L'Organisation météorologique mondiale a déclaré 2025 deuxième année la plus chaude au niveau mondial, avec des températures moyennes de 1,47 °C au-dessus des niveaux préindustriels. Cela marque une étape préoccupante, car elle dépasse les records précédents malgré un schéma de refroidissement La Niña. Les 11 dernières années représentent désormais les plus chaudes de l'histoire enregistrée.
L'annonce de l'Organisation météorologique mondiale souligne l'accélération du réchauffement climatique mondial. En 2025, les températures moyennes ont atteint 1,47 °C au-dessus des bases préindustrielles, dépassées seulement par le record de 2024. Ce développement est particulièrement alarmant car il s'est produit au milieu d'une phase La Niña, un schéma océanique naturel dans le Pacifique qui modère généralement la chaleur mondiale mais qui a échoué cette fois.
Sur les 176 dernières années de relevés de températures, les 11 années les plus récentes —de 2015 à 2025— sont les plus chaudes. Le climatologue James Hansen a noté que le réchauffement s'accélère à 0,31 °C par décennie, prévoyant que les températures pourraient dépasser 1,7 °C d'ici 2027. Pour la première fois, la moyenne sur trois ans de 2023 à 2025 a franchi le seuil de 1,5 °C fixé par l'Accord de Paris, une limite que les scientifiques jugent essentielle pour éviter des impacts climatiques graves et irréversibles pour les générations actuelles.
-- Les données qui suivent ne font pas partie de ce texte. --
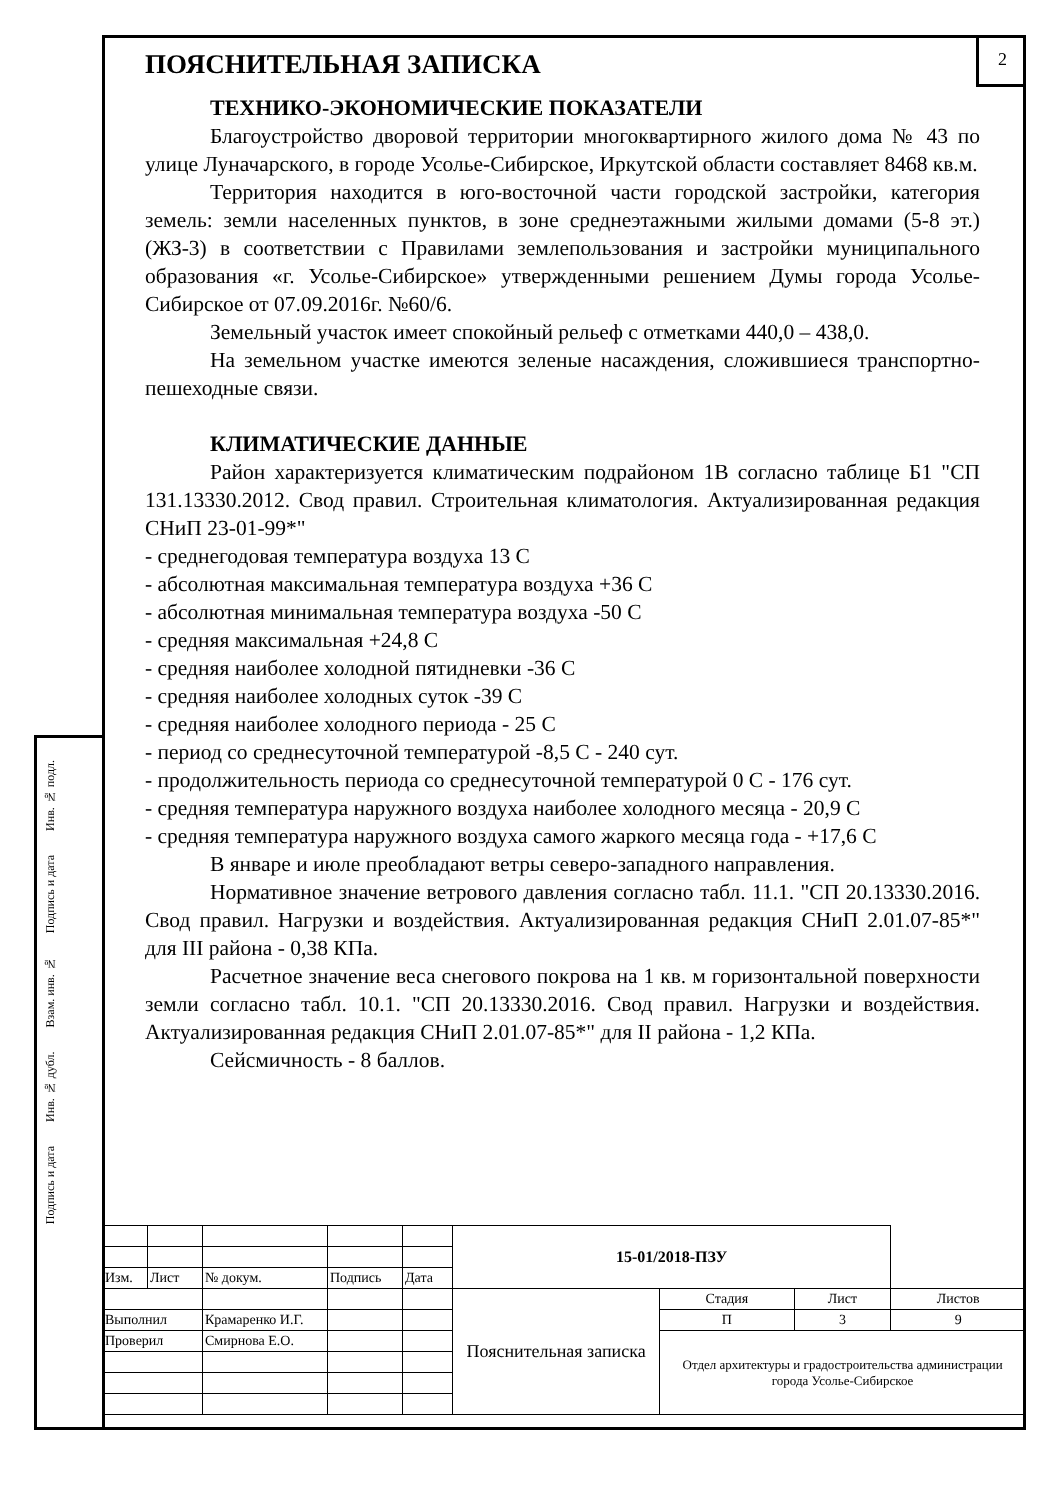2
ПОЯСНИТЕЛЬНАЯ ЗАПИСКА
ТЕХНИКО-ЭКОНОМИЧЕСКИЕ ПОКАЗАТЕЛИ
Благоустройство дворовой территории многоквартирного жилого дома № 43 по улице Луначарского, в городе Усолье-Сибирское, Иркутской области составляет 8468 кв.м.
Территория находится в юго-восточной части городской застройки, категория земель: земли населенных пунктов, в зоне среднеэтажными жилыми домами (5-8 эт.) (ЖЗ-3) в соответствии с Правилами землепользования и застройки муниципального образования «г. Усолье-Сибирское» утвержденными решением Думы города Усолье-Сибирское от 07.09.2016г. №60/6.
Земельный участок имеет спокойный рельеф с отметками 440,0 – 438,0.
На земельном участке имеются зеленые насаждения, сложившиеся транспортно-пешеходные связи.
КЛИМАТИЧЕСКИЕ ДАННЫЕ
Район характеризуется климатическим подрайоном 1В согласно таблице Б1 "СП 131.13330.2012. Свод правил. Строительная климатология. Актуализированная редакция СНиП 23-01-99*"
- среднегодовая температура воздуха 13 С
- абсолютная максимальная температура воздуха +36 С
- абсолютная минимальная температура воздуха -50 С
- средняя максимальная +24,8 С
- средняя наиболее холодной пятидневки -36 С
- средняя наиболее холодных суток -39 С
- средняя наиболее холодного периода - 25 С
- период со среднесуточной температурой -8,5 С - 240 сут.
- продолжительность периода со среднесуточной температурой 0 С - 176 сут.
- средняя температура наружного воздуха наиболее холодного месяца - 20,9 С
- средняя температура наружного воздуха самого жаркого месяца года - +17,6 С
В январе и июле преобладают ветры северо-западного направления.
Нормативное значение ветрового давления согласно табл. 11.1. "СП 20.13330.2016. Свод правил. Нагрузки и воздействия. Актуализированная редакция СНиП 2.01.07-85*" для III района - 0,38 КПа.
Расчетное значение веса снегового покрова на 1 кв. м горизонтальной поверхности земли согласно табл. 10.1. "СП 20.13330.2016. Свод правил. Нагрузки и воздействия. Актуализированная редакция СНиП 2.01.07-85*" для II района - 1,2 КПа.
Сейсмичность - 8 баллов.
Подпись и дата Инв. № дубл. Взам. инв. № Подпись и дата Инв. № подл.
| | | | | | 15-01/2018-ПЗУ | | | |
| Изм. | Лист | № докум. | Подпись | Дата | | | | |
| | | | | | Пояснительная записка | Стадия | Лист | Листов |
| Выполнил | | Крамаренко И.Г. | | | | П | 3 | 9 |
| Проверил | | Смирнова Е.О. | | | | Отдел архитектуры и градостроительства администрации города Усолье-Сибирское | | |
Les facteurs contributifs incluent la hausse des niveaux de CO₂ atmosphérique, qui ont atteint 423,9 parties par million en 2024 —53 % au-dessus des concentrations préindustrielles—. Les événements météorologiques extrêmes se sont intensifiés : les vagues de chaleur sont désormais dix fois plus probables qu'il y a dix ans, la banquise arctique a enregistré son maximum hivernal le plus bas jamais mesuré, les incendies ont ravagé la Grèce et la Turquie, et les typhons ont provoqué des évacuations massives en Asie du Sud-Est.
La secrétaire générale de l'OMM, Celeste Saulo, a averti : « Chaque année au-dessus de 1,5 degré frappera les économies, creusera les inégalités et infligera des dommages irréversibles. » Malgré cela, les réponses politiques accusent un retard ; les États-Unis sous l'administration Trump supprimeraient reportedly les données climatiques et remettent en cause les initiatives d'énergie propre au profit du charbon, du pétrole et du gaz. Par ailleurs, le sommet COP30 récent s'est conclu sans engagement ferme pour éliminer les combustibles fossiles, soulignant les tensions persistantes entre science et politique.